The historian describes a recurring dynamic: when someone from Cuba expresses an opinion on Spanish politics without praising the conservative parties, they immediately receive the response: "Don't comment on what you do not live, that's why you have no electricity, water, food, and freedom, shut up and stop bothering."
Far from merely pointing out that attitude, González Pagés goes further back and identifies the origin of many of those emigrants.

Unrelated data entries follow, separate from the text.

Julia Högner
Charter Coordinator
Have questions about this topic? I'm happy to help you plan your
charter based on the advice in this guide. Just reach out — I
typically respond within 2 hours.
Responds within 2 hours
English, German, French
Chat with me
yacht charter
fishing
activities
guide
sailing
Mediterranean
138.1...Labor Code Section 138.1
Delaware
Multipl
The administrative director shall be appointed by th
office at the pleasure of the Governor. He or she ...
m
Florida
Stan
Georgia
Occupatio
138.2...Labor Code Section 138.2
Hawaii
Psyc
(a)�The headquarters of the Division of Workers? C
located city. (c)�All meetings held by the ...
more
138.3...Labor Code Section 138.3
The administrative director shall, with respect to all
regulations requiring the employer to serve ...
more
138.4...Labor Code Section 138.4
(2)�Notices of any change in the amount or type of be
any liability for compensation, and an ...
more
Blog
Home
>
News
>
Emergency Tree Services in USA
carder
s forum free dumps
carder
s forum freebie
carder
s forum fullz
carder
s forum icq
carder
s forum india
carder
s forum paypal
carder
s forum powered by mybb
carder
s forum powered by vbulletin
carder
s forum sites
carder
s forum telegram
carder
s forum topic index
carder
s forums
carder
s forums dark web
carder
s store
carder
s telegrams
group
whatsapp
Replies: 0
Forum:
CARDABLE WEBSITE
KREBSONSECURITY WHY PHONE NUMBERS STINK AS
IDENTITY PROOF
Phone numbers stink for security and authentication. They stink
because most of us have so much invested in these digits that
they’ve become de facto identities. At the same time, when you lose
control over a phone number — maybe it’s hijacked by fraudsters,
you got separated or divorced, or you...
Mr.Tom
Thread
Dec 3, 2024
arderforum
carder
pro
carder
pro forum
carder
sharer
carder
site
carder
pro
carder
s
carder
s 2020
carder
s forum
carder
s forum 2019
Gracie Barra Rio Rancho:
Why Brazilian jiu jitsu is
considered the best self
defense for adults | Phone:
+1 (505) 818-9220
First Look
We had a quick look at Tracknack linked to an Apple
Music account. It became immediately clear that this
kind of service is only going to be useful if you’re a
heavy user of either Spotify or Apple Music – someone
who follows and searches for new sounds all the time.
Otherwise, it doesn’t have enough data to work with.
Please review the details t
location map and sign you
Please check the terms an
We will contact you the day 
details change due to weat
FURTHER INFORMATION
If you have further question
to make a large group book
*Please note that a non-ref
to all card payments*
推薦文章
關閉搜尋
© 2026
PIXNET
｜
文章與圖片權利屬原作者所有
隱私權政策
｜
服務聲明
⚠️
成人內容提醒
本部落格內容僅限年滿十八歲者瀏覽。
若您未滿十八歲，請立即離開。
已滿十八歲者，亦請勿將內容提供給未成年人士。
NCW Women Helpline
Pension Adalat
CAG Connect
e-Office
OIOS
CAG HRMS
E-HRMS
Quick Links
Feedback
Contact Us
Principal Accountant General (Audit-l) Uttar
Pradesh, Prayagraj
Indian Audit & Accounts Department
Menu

It states that a significant group of them left Cuba during the Special Period, in the 1990s, because their parents were communist leaders in various state sectors, which allowed them to obtain the Foreign Residency Permit (PRE) and retain their rights on the island, a privilege denied to most Cubans.
Their families, the historian points out, occupied houses that had been confiscated from their original owners, among whom were many Spanish emigrants to Cuba who did not enjoy those advantages.
"With the beginning of the 21st century, they sold, fixed up, and rented these mansions to tourists without any questioning of the expropriation," writes González Pagés.
The text details the privileges of that elite: access to the stands of the Hotel Nacional during the carnival, parties at the Cristino Club during the Film Festival, houses in Varadero in the summer, Lada and Fiat cars, and education at the Lenin and Humboldt pre-university institutions, which are described as centers with better teachers, meals, and facilities than other schools, reserved for "the simple and mortal population."
The most direct indictment appears at the end of the text: "Hundreds of artists, officials, and public figures who are now on the extreme right in Spain have a past of silence and opportunistic defense of the revolution to maintain their small privileges for decades."
The historian, censored by Cubavisión in April 2025 for addressing issues of violence and masculinities, has researched Spanish emigration to Cuba for years, which gives him a unique perspective on the historical ironies he denounces in his publication.
The debate over who has the legitimacy to speak about Cuba—those who remain on the island or those who have emigrated—is recurring in the diaspora, especially in Spain, where the Cuban community has largely aligned itself with right-wing and far-right parties.
González Pagés concluded his publication with a phrase that encapsulates his call for historical memory: "Forgetfulness is prohibited; let us rescue the memory of the elephant."